SELECT create_hypertable('price_history', 'time');
CREATE INDEX ON price_history (pair, time DESC);

-- Auto-compress data older than 7 days
SELECT add_compression_policy('price_history', INTERVAL '7 days');

WebSocket API for real-time subscribers (wallets, exchanges, dashboards):

// Publish via Redis Pub/Sub → WebSocket clients
redisSubscriber.subscribe('price_updates', (message) => {
  const update = JSON.parse(message);
  // broadcast to all subscribed WS clients for this pair
  clients.get(update.pair)?.forEach(ws => {
    if (ws.readyState === WebSocket.OPEN) {
      ws.send(message);
    }
  });
});

Reliability and Fault-Tolerance

  • Circuit breaker on each source: if source errors > 5 times in 30 sec — disable for 60 sec, work without it.
  • Staleness check: if source data not updated > 30 sec — mark as stale, exclude from aggregation.
  • Minimum sources: if active sources < 2 — return error instead of potentially wrong rate.
  • Prometheus metrics: price_sources_active, price_update_latency_ms, price_deviation_percent — alert on anomalies.

Development Process

Design (2-3 days): list of pairs and sources, latency requirements, storage schema.

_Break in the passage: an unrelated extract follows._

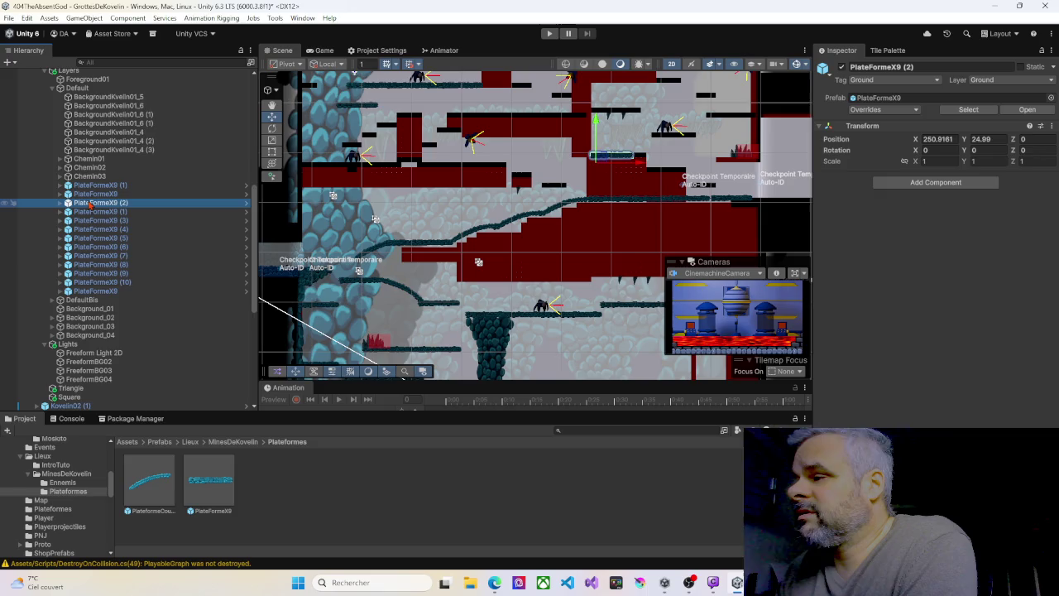
scroll(523, 239, "down", 2)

Collectors (3-4 days): develop and test each source, format normalization.

Aggregation (2-3 days): weighting algorithm, outlier detection, Redis storage.

API (2-3 days): REST + WebSocket, documentation, rate limiting.

Load testing (1-2 days): 100+ pairs simultaneously, behavior when source unavailable.

Total 1-2 weeks for aggregator with 3-5 sources and 50+ trading pairs.